No wonder this issue of Afterall is riddled with a crisis of values. The bridge between here and where most of us might want to be is simply too long and its construction too hindered by so much self-interest. And yet, amidst the wreckage of ethics that marks the long, drawn-out end of modernity, the beginnings of a response can be found in the work of the artists analysed here. While the link to Kabul might have been little more than a marketing exercise on the part of Documenta, the routes and bridges to the invisible non-citizens of the former West and the visibly exploited subjects of the rest of the world are slowly being surveyed and sketched. Probably we should not expect much more of art or politics today. The sense of suspension, the urge to leap and the uncertainty about where to land characterise the present state of contemporary global culture and society; only ‘the worst /Are full of passionate intensity’. 04

I doubt this state will last long and we should therefore embrace its potential. Looking at the art that has been produced so far in the twenty-first century, it is difficult to see it as other than transitional, but the direction of change that it enables is going to be of crucial significance to what will follow. Whether the current synchronicity of so many ethical collapses heralds some profound new realisation is impossible to predict.
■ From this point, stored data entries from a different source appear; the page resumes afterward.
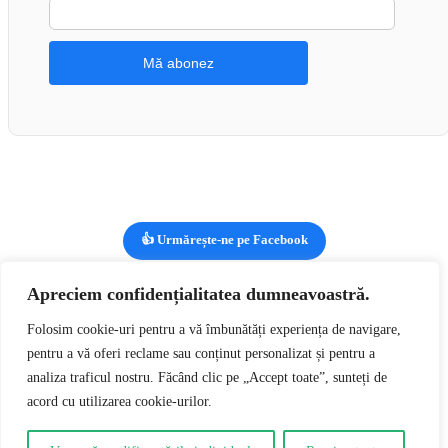
👍 Urmărește-ne pe Facebook
Apreciem confidențialitatea dumneavoastră.
Vizualizezi:
Hongkong Syndikat – Never Too Much Disc VINIL
Folosim cookie-uri pentru a vă îmbunătăți experiența de navigare,
LP VG+ (box7)
lei
49,00
RON
Adaugă în coș
pentru a vă oferi reclame sau conținut personalizat și pentru a
0
analiza traficul nostru. Făcând clic pe „Accept toate”, sunteți de
acord cu utilizarea cookie-urilor.
0
Coșul tău
Coșul tău este gol
Întoarce-te la cumpărături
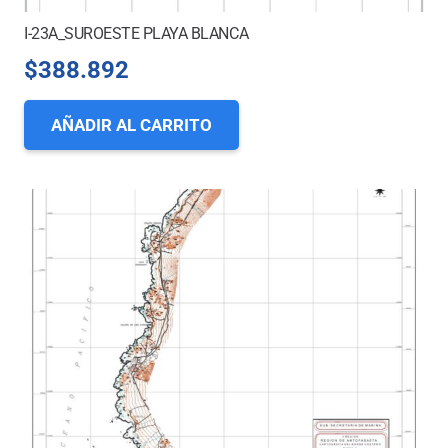
I-23A_SUROESTE PLAYA BLANCA
$
388.892
AÑADIR AL CARRITO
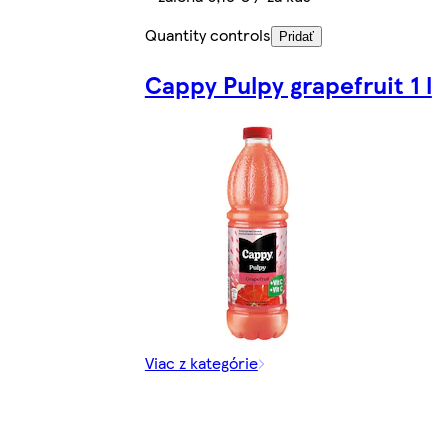
Quantity controls
Pridať
Cappy Pulpy grapefruit 1 l
Viac z kategórie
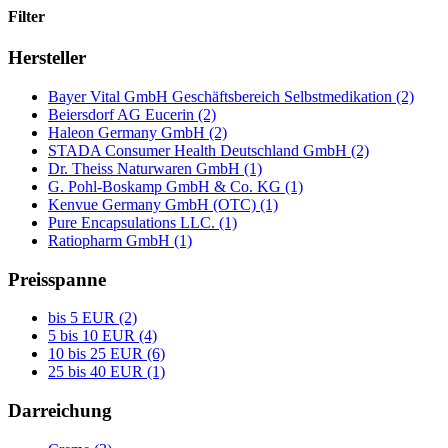
Filter
Hersteller
Bayer Vital GmbH Geschäftsbereich Selbstmedikation (2)
Beiersdorf AG Eucerin (2)
Haleon Germany GmbH (2)
STADA Consumer Health Deutschland GmbH (2)
Dr. Theiss Naturwaren GmbH (1)
G. Pohl-Boskamp GmbH & Co. KG (1)
Kenvue Germany GmbH (OTC) (1)
Pure Encapsulations LLC. (1)
Ratiopharm GmbH (1)
Preisspanne
bis 5 EUR (2)
5 bis 10 EUR (4)
10 bis 25 EUR (6)
25 bis 40 EUR (1)
Darreichung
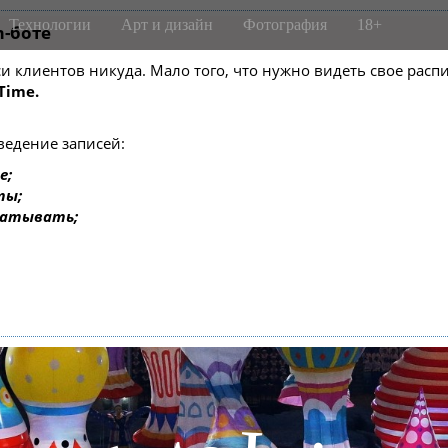
Технологии
Арт и дизайн
Фотография
18+
m-боте
писи клиентов никуда. Мало того, что нужно видеть свое ра
Time.
ведение записей:
е;
ты;
батывать;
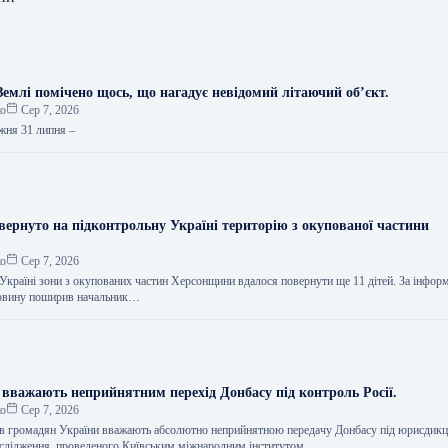
Землі помічено щось, що нагадує невідомий літаючий об’єкт.
ко
Сер 7, 2026
ижня 31 липня –
вернуто на підконтрольну Україні територію з окупованої частини
ко
Сер 7, 2026
 Україні зони з окупованих частин Херсонщини вдалося повернути ще 11 дітей. За інфор
овину поширив начальник…
 вважають неприйнятним перехід Донбасу під контроль Росії.
ко
Сер 7, 2026
ів громадян України вважають абсолютно неприйнятною передачу Донбасу під юрисдикці
ослідження, проведеного Київським міжнародним інститутом…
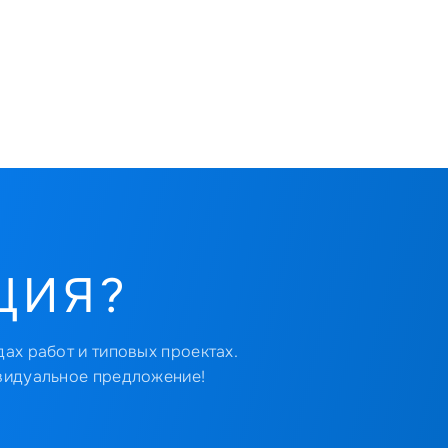
ЦИЯ?
ах работ и типовых проектах.
видуальное предложение!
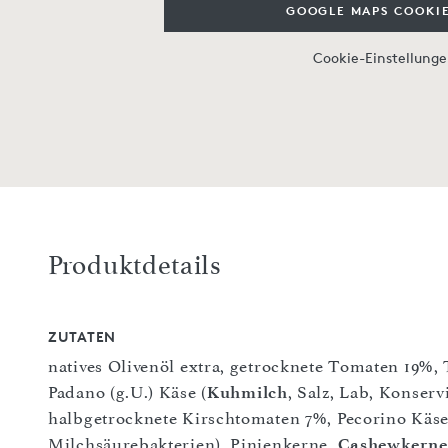
GOOGLE MAPS COOKIE
Cookie-Einstellung
Produktdetails
ZUTATEN
natives Olivenöl extra, getrocknete Tomaten 19%
Padano (g.U.) Käse (
Kuhmilch
, Salz, Lab, Konserv
halbgetrocknete Kirschtomaten 7%, Pecorino Käse
Milchsäurebakterien), Pinienkerne,
Cashewkerne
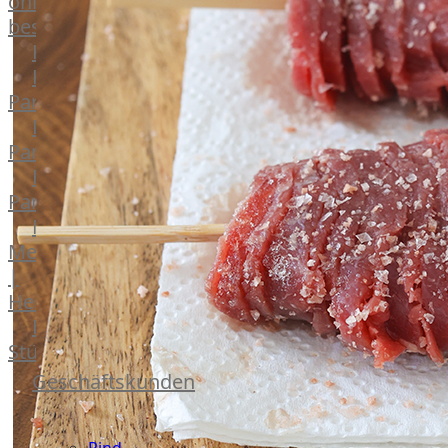
online
bestellen
Karriere
Kochschul-
Partner
Depot-
Partner
Frischetheken-
Partner
Männer
Metzger
|
Heinsberg
Feinkost
Stüttgen
|
Geschäftskunden
Düsseldorf
Fleisch
The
In the meantime, producing an art full of genuine tension and inconsistency, an art that acts out and simultaneously touches on real situations in the world, an art that is neither obedient nor responsible, does seem to me to be an appropriate response to the condition we all find ourselves in at this moment.

Footnotes

  • ‘Confessions of a discredited “former communist”‘ is a text Andrzej Wróblewski wrote shortly before his death in 1957 — his attempt to steer a path away from both Stalinism and liberalism. A. Wróblewski, ‘Confessions of a discredited “former communist”‘, in Magdalena Ziółkowska (ed.), Andrzej Wróblewski: To the Margin and Back (exh. cat.), Eindhoven: Van Abbemuseum, 2010, pp.90—94.
  • Tony Blair, ‘A Battle for Global Values’, Foreign Affairs, vol.86, no.1, January/February 2007, available at https://www.foreignaffairs.com/articles/2007-01-01/battle-global-values (last accessed on 1 August 2015).
  • While it is largely true that the representatives of neoliberalism have so entwined themselves in the mechanisms of financial and state power that they can obliterate any resistance as soon as it emerges, it lets the opposition to Tony Blair and his ilk off too lightly. The question remains of how to mobilise an effective movement in favour of different values, not just slightly more or less concern for the losers. When will a doctrine of ‘enough’ challenge a system that demands ‘more’; or, when will balance and planetary care overpower overcompetition and primitive extraction? Only at that point will neoliberalism be defeated.